従来のNMRプローブは大気中での使用を基本に考えてあるため、高真空空間での使用はいくつかの問題点がありました。

それはまず高真空状態でのプローブ構成材料からのガスの発生です。 プローブに接続されているケーブルの被覆はビニールを使っており、これらからのガス発生が考えられます。  

また、サイクロトロン内部での加速電場を生成するディー電極によってビニール被覆のケーブルがRF加熱されてガスを発生し、加速器内部の機器の絶縁不良を起こすなどの問題がありました。

【高真空対応プローブの構造】

今回製作致しました高真空対応プローブは上記の様な高真空中における問題点をなくすべく、マテリアルの見直しをはかりました。

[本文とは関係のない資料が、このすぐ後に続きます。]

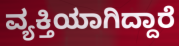
ವ್ಯಕ್ತಿಯಾಗಿದ್ದಾರೆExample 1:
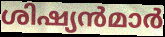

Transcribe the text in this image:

ശിഷ്യൻമാർ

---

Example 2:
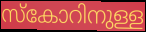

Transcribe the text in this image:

സ്കോറിനുള്ള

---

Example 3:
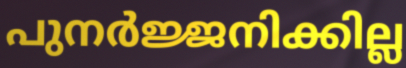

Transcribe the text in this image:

പുനർജ്ജനിക്കില്ല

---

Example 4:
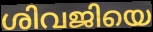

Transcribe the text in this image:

ശിവജിയെ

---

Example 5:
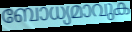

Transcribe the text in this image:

ബോധ്യമാവുകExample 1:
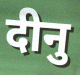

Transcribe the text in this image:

दीनु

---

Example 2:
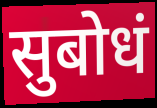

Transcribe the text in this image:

सुबोधं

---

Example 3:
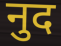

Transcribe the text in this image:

नुद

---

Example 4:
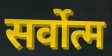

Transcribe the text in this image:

सर्वोत्म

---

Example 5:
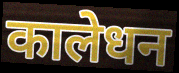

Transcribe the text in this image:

कालेधन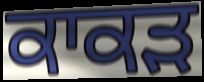
ਕਾਕੜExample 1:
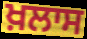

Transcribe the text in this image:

ਖ਼ਲਾਸ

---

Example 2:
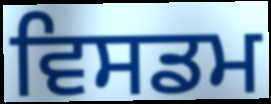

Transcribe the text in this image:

ਵਿਸਡਮ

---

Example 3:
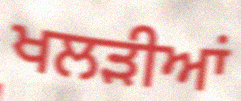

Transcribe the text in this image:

ਖਲੜੀਆਂ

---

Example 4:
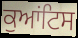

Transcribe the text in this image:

ਕੁਆਂਟਿਸ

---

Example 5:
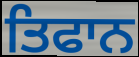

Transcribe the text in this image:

ਤਿਫਾਨ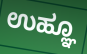
ಉಹ್ಞೂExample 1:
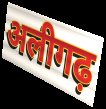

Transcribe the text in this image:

अलीगढ़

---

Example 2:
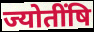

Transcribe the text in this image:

ज्योतींषि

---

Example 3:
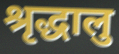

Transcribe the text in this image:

श्रृद्धालु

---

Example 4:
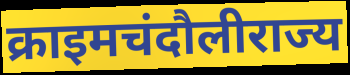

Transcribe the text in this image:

क्राइमचंदौलीराज्य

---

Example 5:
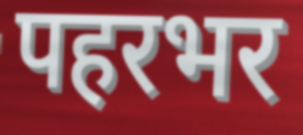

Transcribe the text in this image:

पहरभर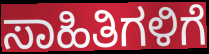
ಸಾಹಿತಿಗಳಿಗೆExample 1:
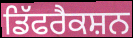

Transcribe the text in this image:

ਡਿੱਫਰੈਕਸ਼ਨ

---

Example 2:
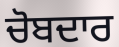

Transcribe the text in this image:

ਚੋਬਦਾਰ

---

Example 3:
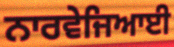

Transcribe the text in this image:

ਨਾਰਵੇਜਿਆਈ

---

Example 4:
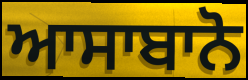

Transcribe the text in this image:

ਆਸਾਬਾਨੋ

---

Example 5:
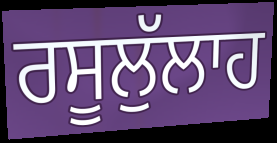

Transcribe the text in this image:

ਰਸੂਲੁੱਲਾਹ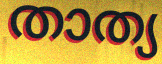
താത്യ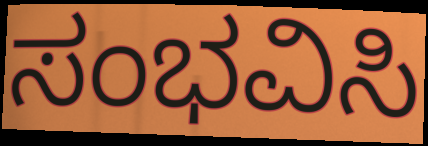
ಸಂಭವಿಸಿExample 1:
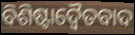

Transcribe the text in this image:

ବିଶିଷ୍ଟାଦ୍ୱୈତବାଦ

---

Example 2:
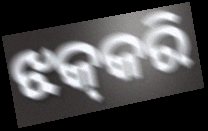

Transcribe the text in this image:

ଝକ୍‌କରି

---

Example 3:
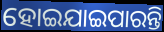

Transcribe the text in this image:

ହୋଇଯାଇପାରନ୍ତି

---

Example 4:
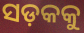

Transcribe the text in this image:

ସଡ଼କକୁ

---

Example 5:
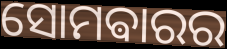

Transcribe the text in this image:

ସୋମଵାରର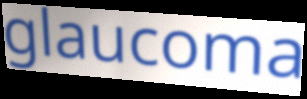
glaucomaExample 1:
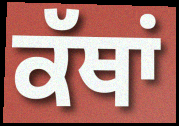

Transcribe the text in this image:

ਕੱਥਾਂ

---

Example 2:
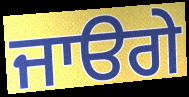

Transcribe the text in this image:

ਜਾੳਗੇ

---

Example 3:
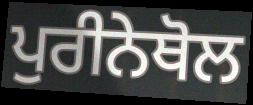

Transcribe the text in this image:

ਪੁਰੀਨੇਥੋਲ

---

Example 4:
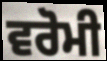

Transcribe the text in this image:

ਵਰੋਮੀ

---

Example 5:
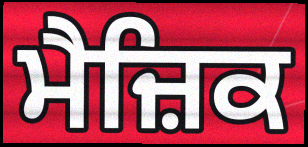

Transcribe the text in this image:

まず、信号のやりとりに使っているビニール被服のケーブルを耐熱性のポリイミド被覆の銅線を用いることにし、耐熱性とガスの発生に対処しました。

また、プローブ内部の電子回路を構成するエポキシ基板をやめて、銅板の上にデバイスをビルドアップすることで発振回路を構成致しました。

尚、各パーツを固定するための接着剤として真空用の接着剤(Varian社トールツール)を各所に使用致しました。

【高真空対応プローブの仕様】

 今回製作したプローブは次の様な仕様となっております。

 測定範囲     :1.6〜2.1TESLA
 変調幅       :最大約12mTESLA
 ケーブル長    :約2m
 測定精度     :±0.01mT
 試料        :プロトン固形

【装着及び動作試験の結果】

  以下に作成時の様子、実際に測定した様子を示します。

 
fig.1
  プローブ内部の写真です、この時はまだ先端試料コイルが組みれておりません。

発振回路のビルドアップの様子がお解りいただけると思います。

 

 

 

fig.2
  プローブ先端部の拡大写真です。

変調コイルの中心に銅箔でシールドされた試料及びセンサーコイルが入っています。

 

 

fig.3
  AVFサイクロトロン内部に設置した高真空対応プローブの様子です。

 

 

 

fig.4
  AVFサイクロトロンの磁場中におけるNMR信号波形です。 2.031TESLA 変調幅約12mTESLA となっています。

現在、製作から2ヶ月経過、アウトガスによる他機器への悪影響等は起きていない様子です。